Entre 250 et 300 migrants ont trouvé refuge dans le collège lyonnais Maurice Scève, désaffecté depuis cinq ans et propriété de la Métropole de Lyon. 

La grande majorité d'entre eux sont des jeunes demandeurs d'asile, âgés de 18 ans à 25 ans, venus d'Afrique noire (Guinée, Mali, Cameroun, Nigeria) tandis que les autres migrants sont des mineurs isolés. 

Cela fait près de dix mois, depuis septembre 2018, qu'ils occupent ce lieu, situé au cœur du quartier de la Croix-Rousse. Les jeunes ne sont pas laissés à l'abandon, même si d'après Médecins du Monde, les conditions de vie restent "précaires". 

Le squat est aménagé depuis l'automne par la Métropole de Lyon qui y a installé des douches et des toilettes. Des associatifs, rattachés à Médecins du Monde, Coordination Urgence Migrants (CUM) ou encore à l'Action pour l'insertion par le logement (Alpil) peuvent compter sur l'aide de nombreux citoyens et riverains qui se relaient chaque jour pour venir en aide à ces jeunes désœuvrés. 

Une promesse de vente signée avec Vinci aujourd’hui en suspens

Mais depuis quelques mois, le sort de ce squat est devenu incertain. Mercredi 24 juillet, une audience opposant les avocats des migrants à celui de la Métropole a eu lieu au tribunal de grande instance de Lyon pour décider de l'avenir des occupants du lieu. Car, début juin, la Métropole de Lyon a, en effet, signé une promesse de vente du collège à Vinci immobilier. Un projet de rénovation aujourd'hui bloqué par la présence des migrants sur les lieux. 
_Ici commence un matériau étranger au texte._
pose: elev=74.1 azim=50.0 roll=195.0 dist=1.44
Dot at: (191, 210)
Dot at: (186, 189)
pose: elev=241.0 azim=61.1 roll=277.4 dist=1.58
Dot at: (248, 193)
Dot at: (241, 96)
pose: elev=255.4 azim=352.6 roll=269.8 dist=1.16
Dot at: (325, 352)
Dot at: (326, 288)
Me Marie-Noëlle Fréry, qui défend les migrants, estime, de son côté, qu'une expulsion immédiate provoquerait une "catastrophe humanitaire" : "Si on casse ce lieu, 300 jeunes seront envoyés dans la rue. Parmi eux, certains ont des problèmes psychologiques à cause de ce qu'ils ont vécu, pendant leur exil ou dans leur pays d'origine."

À l'audience, l'avocate a demandé un délai de 18 mois au juge des référés, un laps de temps qui "pourrait permettre le traitement de la demande d'asile" de ces jeunes. Me Marie-Noëlle Fréry assure que "la plupart de ces jeunes n'ont pas encore été convoqués à l'Office français de protection des réfugiés et apatrides (Ofpra)". "Au lieu de les expulser, il faudrait traiter les dossiers d'asile. Au moins, l'administration donnerait une réponse à ces jeunes qui n'en peuvent plus d'attendre", ajoute-elle. 
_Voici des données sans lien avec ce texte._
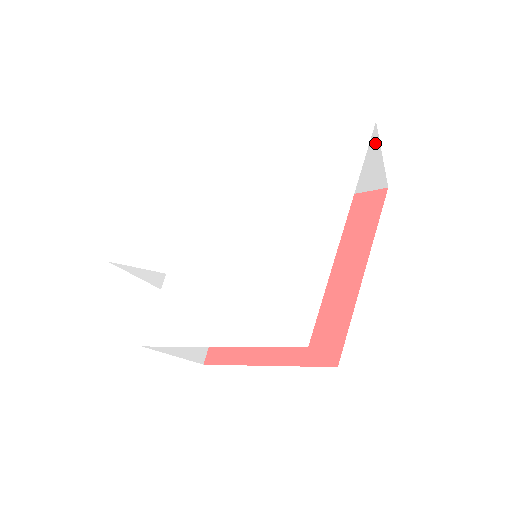
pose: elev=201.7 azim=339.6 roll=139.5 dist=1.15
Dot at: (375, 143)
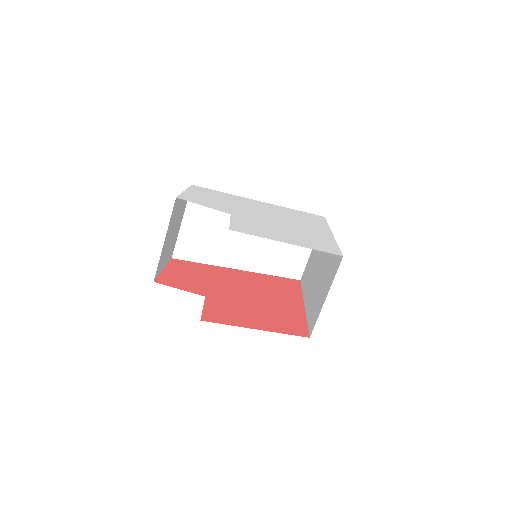
Dot at: occluded
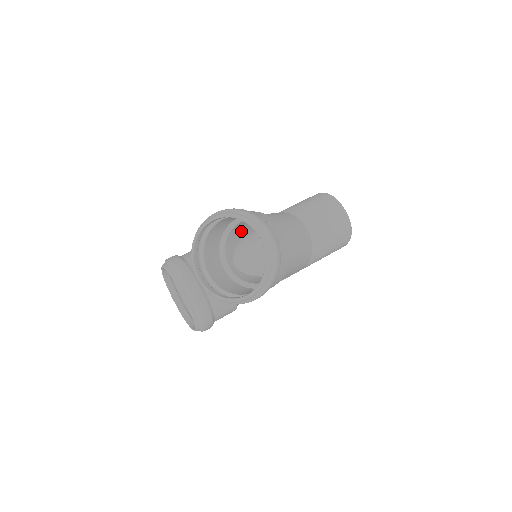
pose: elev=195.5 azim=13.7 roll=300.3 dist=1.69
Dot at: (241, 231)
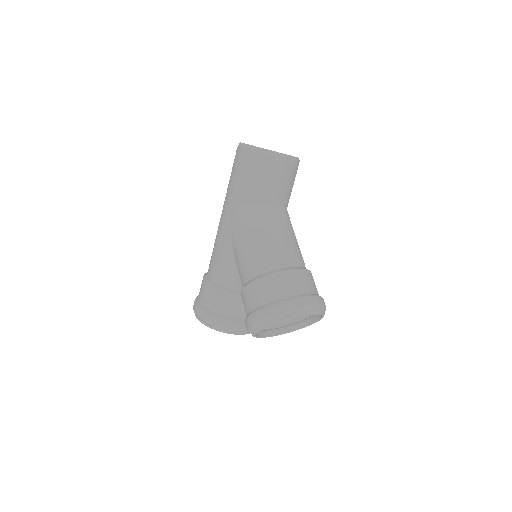
Dot at: occluded
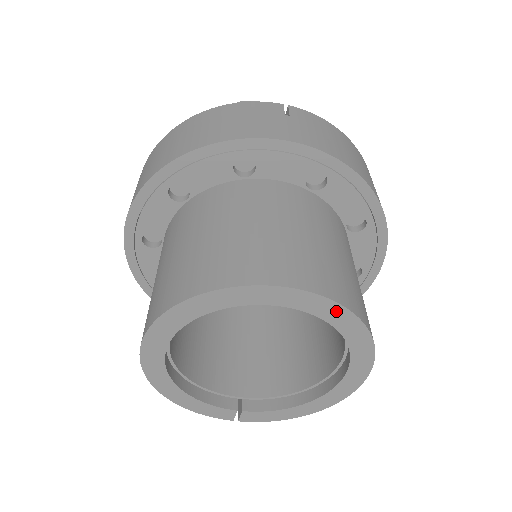
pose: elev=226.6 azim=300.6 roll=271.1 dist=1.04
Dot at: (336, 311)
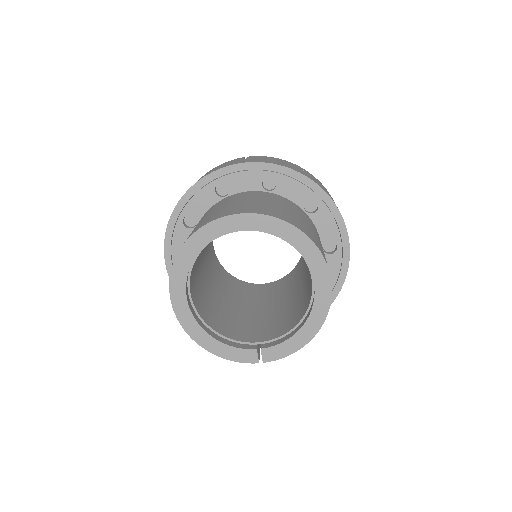
Dot at: (275, 224)
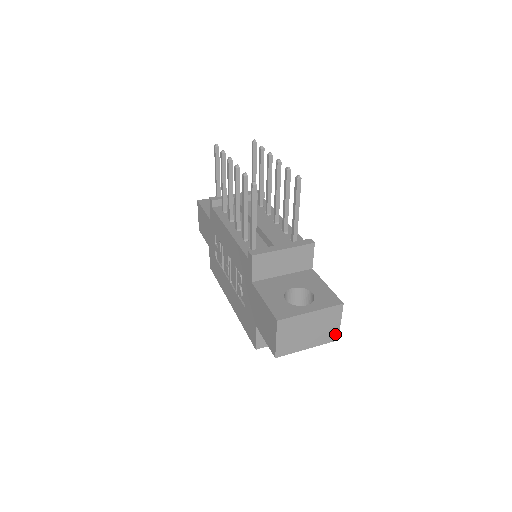
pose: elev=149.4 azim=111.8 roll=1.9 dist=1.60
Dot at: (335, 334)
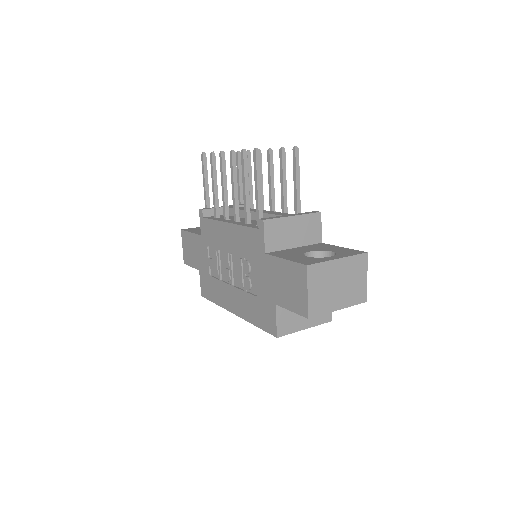
Dot at: (363, 293)
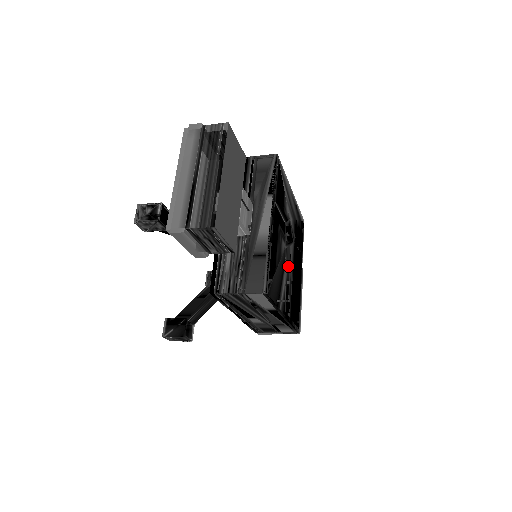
La question du relogement, au même titre que l'évacuation, reste en suspens. La Métropole de Lyon se défend en expliquant que le relogement ne relève pas de ses prérogatives : "La Métropole a fait sa part : elle a installé des préfabriqués et des sanitaires mais c'est au préfet de trouver des solutions d'hébergement", soutient Me Paul-Richard Zelnati. 

Contactée par InfoMigrants, la préfecture du Rhône explique qu'elle "agira uniquement dans le cadre de la décision de justice" du tribunal de grande instance de Lyon, prévue le 24 septembre.

Par le biais de la direction départementale de la cohésion sociale, des travailleurs sociaux effectueront, d'après la préfecture, "un diagnostic social" pour connaître "la situation administrative des migrants et leur degré de fragilité". En fonction de ces résultats, elle pourra ensuite "procéder à un relogement ou non", impliquant pour certains "d'être reconduits à la frontière".